[WORK TO COMPLETE]
Search the records below for the word "Кутепов". Copy each line where it occurs.

[Saved entries]
Start of Block
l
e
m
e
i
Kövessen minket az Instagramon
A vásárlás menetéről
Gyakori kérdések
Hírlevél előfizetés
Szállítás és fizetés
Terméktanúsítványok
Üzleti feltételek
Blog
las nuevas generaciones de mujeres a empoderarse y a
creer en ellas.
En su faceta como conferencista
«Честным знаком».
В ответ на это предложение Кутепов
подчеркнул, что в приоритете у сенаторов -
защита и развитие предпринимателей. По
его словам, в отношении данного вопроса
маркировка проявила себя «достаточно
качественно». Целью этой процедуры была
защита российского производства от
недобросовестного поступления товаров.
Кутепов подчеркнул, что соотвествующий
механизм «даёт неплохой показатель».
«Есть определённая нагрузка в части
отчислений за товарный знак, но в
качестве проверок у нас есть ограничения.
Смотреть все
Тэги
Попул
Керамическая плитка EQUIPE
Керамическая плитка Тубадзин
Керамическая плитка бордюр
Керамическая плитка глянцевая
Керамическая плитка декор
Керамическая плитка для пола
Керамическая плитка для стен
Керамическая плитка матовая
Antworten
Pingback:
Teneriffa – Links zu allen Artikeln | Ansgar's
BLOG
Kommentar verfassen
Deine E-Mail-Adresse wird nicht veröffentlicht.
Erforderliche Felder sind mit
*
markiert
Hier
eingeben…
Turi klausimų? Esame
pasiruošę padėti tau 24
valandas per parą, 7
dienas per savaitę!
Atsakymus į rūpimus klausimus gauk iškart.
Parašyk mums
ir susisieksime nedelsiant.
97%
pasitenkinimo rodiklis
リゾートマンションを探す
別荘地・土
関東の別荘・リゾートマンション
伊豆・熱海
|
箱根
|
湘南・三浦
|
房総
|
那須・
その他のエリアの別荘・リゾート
End of Block
[RESPONSE]
В ответ на это предложение Кутепов
Кутепов подчеркнул, что соотвествующий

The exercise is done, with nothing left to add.